In the thread on the geometry of SVM performance, what does the version space consist of?

> [Supplied passage]:

════

Geometric Interpretation of Whether SVMs are performing well or not

https://datascience.stackexchange.com/questions/10457

16-10-2019
|

문제

I came across this research paper which contained this figure

which talks about the center of mass (presumably, of the training dataset's datapoints?) and represents the solution of an SVM as polygon (or is it a point?). I'm having trouble understanding this figure, and since it seems to provide a geometric interpretation of when an SVM performs poorly or not, I'm interested in it. Any thoughts?

해결책

A most interesting paper! Following Opper and Haussler^$\dagger$, the authors define a version space; the set of unit vectors which separate the training samples:

$\mathcal V \equiv \{ \mathtt w | y_i f(\mathtt x_i) >0 , i= 1, \ldots, n, \| \mathtt w \|_2 = 1 \}$

Remember that we are dealing with a classification problem where $y_i \in \{-1, +1\}$, so we want our classifier $f(x_i)$ to have the same sign as $y_i$. It might help to recall that $\mathtt w = \sum_i \alpha_i \phi(\mathtt x_i)$ and $f(\mathtt x) = \left< \mathtt w, \phi(\mathtt x) \right> = \sum_i \alpha_i k(\mathtt x_i, \mathtt x)$

Normally $y_i \left( \left< \mathtt w , \phi(\mathtt x_i) \right> + b \right) \ge 1$. What they've done is to set $b=0$ and eliminate the margin (RHS). The length constraint is to ensure uniqueness.

════

[Records excerpted from a collection]
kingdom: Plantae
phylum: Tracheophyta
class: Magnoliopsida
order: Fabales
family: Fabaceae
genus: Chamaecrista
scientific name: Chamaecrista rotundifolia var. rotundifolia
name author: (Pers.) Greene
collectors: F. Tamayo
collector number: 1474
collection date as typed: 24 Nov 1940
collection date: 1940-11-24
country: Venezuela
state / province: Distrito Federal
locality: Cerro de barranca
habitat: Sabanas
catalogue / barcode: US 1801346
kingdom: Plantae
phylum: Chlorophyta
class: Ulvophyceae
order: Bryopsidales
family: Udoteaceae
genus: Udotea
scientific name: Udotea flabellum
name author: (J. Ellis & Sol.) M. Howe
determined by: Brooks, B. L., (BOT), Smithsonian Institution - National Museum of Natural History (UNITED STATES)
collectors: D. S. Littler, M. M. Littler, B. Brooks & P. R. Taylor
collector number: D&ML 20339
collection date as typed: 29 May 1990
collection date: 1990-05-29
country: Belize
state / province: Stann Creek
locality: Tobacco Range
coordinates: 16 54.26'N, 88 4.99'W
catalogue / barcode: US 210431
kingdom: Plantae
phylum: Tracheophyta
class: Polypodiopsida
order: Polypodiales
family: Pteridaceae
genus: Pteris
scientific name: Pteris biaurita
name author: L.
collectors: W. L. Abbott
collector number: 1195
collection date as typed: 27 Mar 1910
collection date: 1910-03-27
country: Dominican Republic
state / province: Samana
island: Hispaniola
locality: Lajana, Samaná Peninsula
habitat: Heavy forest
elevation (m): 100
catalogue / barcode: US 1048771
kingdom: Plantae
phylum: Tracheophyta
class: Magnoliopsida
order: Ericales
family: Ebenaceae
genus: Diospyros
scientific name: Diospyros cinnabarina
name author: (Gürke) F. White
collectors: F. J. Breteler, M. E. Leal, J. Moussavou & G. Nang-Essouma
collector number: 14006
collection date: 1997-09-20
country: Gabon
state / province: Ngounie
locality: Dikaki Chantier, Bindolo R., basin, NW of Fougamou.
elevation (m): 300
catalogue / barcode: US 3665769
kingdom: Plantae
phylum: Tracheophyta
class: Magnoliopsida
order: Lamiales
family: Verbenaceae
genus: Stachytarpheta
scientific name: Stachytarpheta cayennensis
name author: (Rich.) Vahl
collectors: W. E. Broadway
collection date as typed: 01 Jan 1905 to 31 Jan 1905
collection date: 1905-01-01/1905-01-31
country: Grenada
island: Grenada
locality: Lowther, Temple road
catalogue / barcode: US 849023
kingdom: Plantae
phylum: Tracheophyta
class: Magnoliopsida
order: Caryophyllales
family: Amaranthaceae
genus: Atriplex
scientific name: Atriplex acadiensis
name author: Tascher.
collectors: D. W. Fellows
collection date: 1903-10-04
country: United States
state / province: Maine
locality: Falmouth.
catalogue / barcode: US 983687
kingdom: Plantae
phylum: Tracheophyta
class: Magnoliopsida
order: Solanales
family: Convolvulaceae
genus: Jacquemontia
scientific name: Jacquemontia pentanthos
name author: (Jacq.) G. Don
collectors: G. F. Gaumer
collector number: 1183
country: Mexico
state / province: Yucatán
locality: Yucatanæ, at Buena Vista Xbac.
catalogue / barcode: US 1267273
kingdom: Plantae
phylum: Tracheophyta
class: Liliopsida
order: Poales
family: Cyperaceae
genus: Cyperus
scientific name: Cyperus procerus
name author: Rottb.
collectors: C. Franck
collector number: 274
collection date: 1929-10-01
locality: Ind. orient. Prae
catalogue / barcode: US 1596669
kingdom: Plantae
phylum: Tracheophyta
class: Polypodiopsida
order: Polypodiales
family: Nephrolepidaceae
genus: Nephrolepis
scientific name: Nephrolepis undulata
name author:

════

> [Task output]: The set of unit vectors that separate the training samples.